Exercise directions: Write the entries below out again exactly, but skip the pictures.

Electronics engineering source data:
++++++++

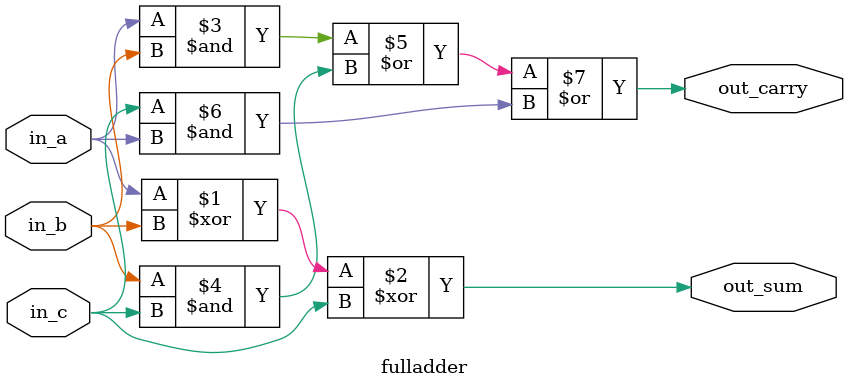
<source format=sv>
module fulladder(in_a,in_b,in_c,out_sum,out_carry) ;


input in_a,in_b,in_c;


output out_sum;
output out_carry;


assign out_sum = in_a^in_b^in_c;
assign out_carry = (in_a&in_b)|(in_b&in_c)| (in_c&in_a);

endmodule

</source>
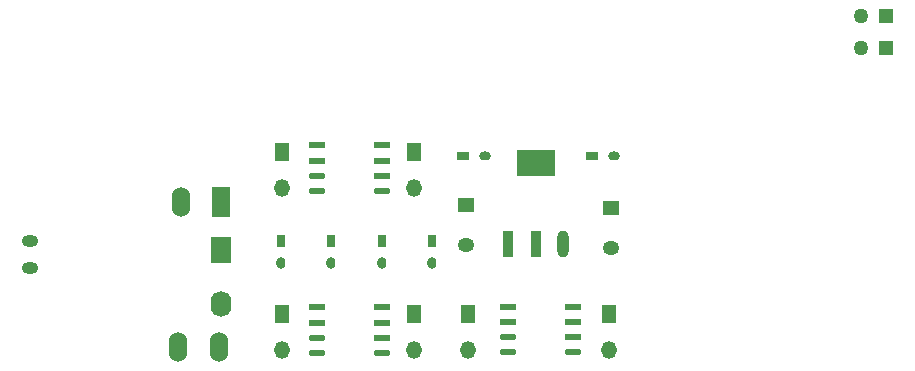
<source format=gbr>
%TF.GenerationSoftware,Altium Limited,Altium Designer,22.3.1 (43)*%
G04 Layer_Color=128*
%FSLAX26Y26*%
%MOIN*%
%TF.SameCoordinates,A6686B76-6886-4B69-866F-DC8958589E3E*%
%TF.FilePolarity,Positive*%
%TF.FileFunction,Paste,Bot*%
%TF.Part,Single*%
G01*
G75*
%TA.AperFunction,SMDPad,CuDef*%
%ADD11R,0.055118X0.047244*%
%ADD12O,0.055118X0.047244*%
%ADD13R,0.040000X0.030000*%
%ADD14O,0.040000X0.030000*%
%ADD16C,0.050000*%
%ADD17R,0.030000X0.040000*%
%ADD18O,0.030000X0.040000*%
%ADD19O,0.037402X0.090551*%
%ADD20R,0.037402X0.090551*%
%ADD21R,0.129921X0.090551*%
%ADD42O,0.051181X0.060000*%
%ADD43R,0.051181X0.060000*%
%ADD44O,0.056693X0.021654*%
%ADD45R,0.056693X0.021654*%
%ADD46R,0.050000X0.050000*%
%ADD47O,0.055000X0.040000*%
%ADD48O,0.068898X0.086614*%
%ADD49R,0.068898X0.086614*%
%ADD50O,0.060000X0.100000*%
%ADD51R,0.060000X0.100000*%
D11*
X2092064Y661930D02*
D03*
X1607938Y671930D02*
D03*
D12*
X2092064Y528070D02*
D03*
X1607938Y538070D02*
D03*
D13*
X1599000Y835000D02*
D03*
X2028000D02*
D03*
D14*
X1672000D02*
D03*
X2101000D02*
D03*
D16*
X2925000Y1300000D02*
D03*
X2924900Y1195000D02*
D03*
D17*
X1495000Y551500D02*
D03*
X1326666D02*
D03*
X1158334D02*
D03*
X990000D02*
D03*
D18*
X1326666Y478500D02*
D03*
X1158334D02*
D03*
X990000D02*
D03*
X1495000D02*
D03*
D19*
X1930552Y540000D02*
D03*
D20*
X1840000D02*
D03*
X1749448D02*
D03*
D21*
X1840000Y810000D02*
D03*
D42*
X995000Y188450D02*
D03*
X1615000D02*
D03*
X2085000D02*
D03*
X1435000D02*
D03*
Y728450D02*
D03*
X995000D02*
D03*
D43*
X1615000Y306450D02*
D03*
X2085000D02*
D03*
X995000D02*
D03*
X1435000D02*
D03*
Y846450D02*
D03*
X995000D02*
D03*
D44*
X1748466Y229608D02*
D03*
Y179214D02*
D03*
X1965000D02*
D03*
X1110000Y768528D02*
D03*
Y718134D02*
D03*
X1326536D02*
D03*
X1110000Y228528D02*
D03*
Y178134D02*
D03*
X1326536D02*
D03*
D45*
X1748466Y280000D02*
D03*
Y330394D02*
D03*
X1965000Y229608D02*
D03*
Y280000D02*
D03*
Y330394D02*
D03*
X1110000Y818922D02*
D03*
Y869316D02*
D03*
X1326536Y768528D02*
D03*
Y818922D02*
D03*
Y869316D02*
D03*
X1110000Y278922D02*
D03*
Y329316D02*
D03*
X1326536Y228528D02*
D03*
Y278922D02*
D03*
Y329316D02*
D03*
D46*
X3007300Y1299800D02*
D03*
X3007200Y1194800D02*
D03*
D47*
X155000Y550000D02*
D03*
Y460000D02*
D03*
D48*
X790000Y339448D02*
D03*
D49*
Y520552D02*
D03*
D50*
X649000Y197000D02*
D03*
X784000D02*
D03*
X657000Y681000D02*
D03*
D51*
X792000D02*
D03*
%TF.MD5,9e2402f80f62d4e920a765deda530bf3*%
M02*

</source>
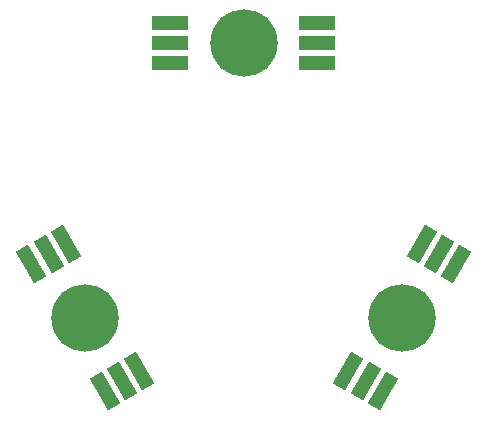
<source format=gtp>
%TF.GenerationSoftware,KiCad,Pcbnew,(5.99.0-11336-g5116fa6d12)*%
%TF.CreationDate,2021-07-16T01:57:22+02:00*%
%TF.ProjectId,LED_PCB_60mm,4c45445f-5043-4425-9f36-306d6d2e6b69,rev?*%
%TF.SameCoordinates,Original*%
%TF.FileFunction,Paste,Top*%
%TF.FilePolarity,Positive*%
%FSLAX46Y46*%
G04 Gerber Fmt 4.6, Leading zero omitted, Abs format (unit mm)*
G04 Created by KiCad (PCBNEW (5.99.0-11336-g5116fa6d12)) date 2021-07-16 01:57:22*
%MOMM*%
%LPD*%
G01*
G04 APERTURE LIST*
G04 Aperture macros list*
%AMRotRect*
0 Rectangle, with rotation*
0 The origin of the aperture is its center*
0 $1 length*
0 $2 width*
0 $3 Rotation angle, in degrees counterclockwise*
0 Add horizontal line*
21,1,$1,$2,0,0,$3*%
G04 Aperture macros list end*
%ADD10R,3.100000X1.200000*%
%ADD11C,5.700000*%
%ADD12RotRect,3.100000X1.200000X240.000000*%
%ADD13RotRect,3.100000X1.200000X60.000000*%
%ADD14RotRect,3.100000X1.200000X120.000000*%
%ADD15RotRect,3.100000X1.200000X300.000000*%
G04 APERTURE END LIST*
D10*
%TO.C,D1*%
X144022000Y-72976000D03*
X144022000Y-74676000D03*
X144022000Y-76376000D03*
X156462000Y-76376000D03*
X156462000Y-74676000D03*
X156462000Y-72976000D03*
D11*
X150242000Y-74676000D03*
%TD*%
D12*
%TO.C,D3*%
X168242441Y-93380322D03*
X166770198Y-92530322D03*
X165297955Y-91680322D03*
D13*
X159077955Y-102453678D03*
X160550198Y-103303678D03*
X162022441Y-104153678D03*
D11*
X163660198Y-97917000D03*
%TD*%
D14*
%TO.C,D2*%
X138461559Y-104153678D03*
X139933802Y-103303678D03*
X141406045Y-102453678D03*
D15*
X135186045Y-91680322D03*
X133713802Y-92530322D03*
X132241559Y-93380322D03*
D11*
X136823802Y-97917000D03*
%TD*%
M02*

</source>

++++++++

Answer box:
<source format=sv>
module fulladder(in_a,in_b,in_c,out_sum,out_carry) ;


input in_a,in_b,in_c;


output out_sum;
output out_carry;


assign out_sum = in_a^in_b^in_c;
assign out_carry = (in_a&in_b)|(in_b&in_c)| (in_c&in_a);

endmodule

</source>
<source format=gbr>
%TF.GenerationSoftware,Altium Limited,Altium Designer,22.3.1 (43)*%
G04 Layer_Color=128*
%FSLAX26Y26*%
%MOIN*%
%TF.SameCoordinates,A6686B76-6886-4B69-866F-DC8958589E3E*%
%TF.FilePolarity,Positive*%
%TF.FileFunction,Paste,Bot*%
%TF.Part,Single*%
G01*
G75*
%TA.AperFunction,SMDPad,CuDef*%
%ADD11R,0.055118X0.047244*%
%ADD12O,0.055118X0.047244*%
%ADD13R,0.040000X0.030000*%
%ADD14O,0.040000X0.030000*%
%ADD16C,0.050000*%
%ADD17R,0.030000X0.040000*%
%ADD18O,0.030000X0.040000*%
%ADD19O,0.037402X0.090551*%
%ADD20R,0.037402X0.090551*%
%ADD21R,0.129921X0.090551*%
%ADD42O,0.051181X0.060000*%
%ADD43R,0.051181X0.060000*%
%ADD44O,0.056693X0.021654*%
%ADD45R,0.056693X0.021654*%
%ADD46R,0.050000X0.050000*%
%ADD47O,0.055000X0.040000*%
%ADD48O,0.068898X0.086614*%
%ADD49R,0.068898X0.086614*%
%ADD50O,0.060000X0.100000*%
%ADD51R,0.060000X0.100000*%
D11*
X2092064Y661930D02*
D03*
X1607938Y671930D02*
D03*
D12*
X2092064Y528070D02*
D03*
X1607938Y538070D02*
D03*
D13*
X1599000Y835000D02*
D03*
X2028000D02*
D03*
D14*
X1672000D02*
D03*
X2101000D02*
D03*
D16*
X2925000Y1300000D02*
D03*
X2924900Y1195000D02*
D03*
D17*
X1495000Y551500D02*
D03*
X1326666D02*
D03*
X1158334D02*
D03*
X990000D02*
D03*
D18*
X1326666Y478500D02*
D03*
X1158334D02*
D03*
X990000D02*
D03*
X1495000D02*
D03*
D19*
X1930552Y540000D02*
D03*
D20*
X1840000D02*
D03*
X1749448D02*
D03*
D21*
X1840000Y810000D02*
D03*
D42*
X995000Y188450D02*
D03*
X1615000D02*
D03*
X2085000D02*
D03*
X1435000D02*
D03*
Y728450D02*
D03*
X995000D02*
D03*
D43*
X1615000Y306450D02*
D03*
X2085000D02*
D03*
X995000D02*
D03*
X1435000D02*
D03*
Y846450D02*
D03*
X995000D02*
D03*
D44*
X1748466Y229608D02*
D03*
Y179214D02*
D03*
X1965000D02*
D03*
X1110000Y768528D02*
D03*
Y718134D02*
D03*
X1326536D02*
D03*
X1110000Y228528D02*
D03*
Y178134D02*
D03*
X1326536D02*
D03*
D45*
X1748466Y280000D02*
D03*
Y330394D02*
D03*
X1965000Y229608D02*
D03*
Y280000D02*
D03*
Y330394D02*
D03*
X1110000Y818922D02*
D03*
Y869316D02*
D03*
X1326536Y768528D02*
D03*
Y818922D02*
D03*
Y869316D02*
D03*
X1110000Y278922D02*
D03*
Y329316D02*
D03*
X1326536Y228528D02*
D03*
Y278922D02*
D03*
Y329316D02*
D03*
D46*
X3007300Y1299800D02*
D03*
X3007200Y1194800D02*
D03*
D47*
X155000Y550000D02*
D03*
Y460000D02*
D03*
D48*
X790000Y339448D02*
D03*
D49*
Y520552D02*
D03*
D50*
X649000Y197000D02*
D03*
X784000D02*
D03*
X657000Y681000D02*
D03*
D51*
X792000D02*
D03*
%TF.MD5,9e2402f80f62d4e920a765deda530bf3*%
M02*

</source>
<source format=gtp>
%TF.GenerationSoftware,KiCad,Pcbnew,(5.99.0-11336-g5116fa6d12)*%
%TF.CreationDate,2021-07-16T01:57:22+02:00*%
%TF.ProjectId,LED_PCB_60mm,4c45445f-5043-4425-9f36-306d6d2e6b69,rev?*%
%TF.SameCoordinates,Original*%
%TF.FileFunction,Paste,Top*%
%TF.FilePolarity,Positive*%
%FSLAX46Y46*%
G04 Gerber Fmt 4.6, Leading zero omitted, Abs format (unit mm)*
G04 Created by KiCad (PCBNEW (5.99.0-11336-g5116fa6d12)) date 2021-07-16 01:57:22*
%MOMM*%
%LPD*%
G01*
G04 APERTURE LIST*
G04 Aperture macros list*
%AMRotRect*
0 Rectangle, with rotation*
0 The origin of the aperture is its center*
0 $1 length*
0 $2 width*
0 $3 Rotation angle, in degrees counterclockwise*
0 Add horizontal line*
21,1,$1,$2,0,0,$3*%
G04 Aperture macros list end*
%ADD10R,3.100000X1.200000*%
%ADD11C,5.700000*%
%ADD12RotRect,3.100000X1.200000X240.000000*%
%ADD13RotRect,3.100000X1.200000X60.000000*%
%ADD14RotRect,3.100000X1.200000X120.000000*%
%ADD15RotRect,3.100000X1.200000X300.000000*%
G04 APERTURE END LIST*
D10*
%TO.C,D1*%
X144022000Y-72976000D03*
X144022000Y-74676000D03*
X144022000Y-76376000D03*
X156462000Y-76376000D03*
X156462000Y-74676000D03*
X156462000Y-72976000D03*
D11*
X150242000Y-74676000D03*
%TD*%
D12*
%TO.C,D3*%
X168242441Y-93380322D03*
X166770198Y-92530322D03*
X165297955Y-91680322D03*
D13*
X159077955Y-102453678D03*
X160550198Y-103303678D03*
X162022441Y-104153678D03*
D11*
X163660198Y-97917000D03*
%TD*%
D14*
%TO.C,D2*%
X138461559Y-104153678D03*
X139933802Y-103303678D03*
X141406045Y-102453678D03*
D15*
X135186045Y-91680322D03*
X133713802Y-92530322D03*
X132241559Y-93380322D03*
D11*
X136823802Y-97917000D03*
%TD*%
M02*

</source>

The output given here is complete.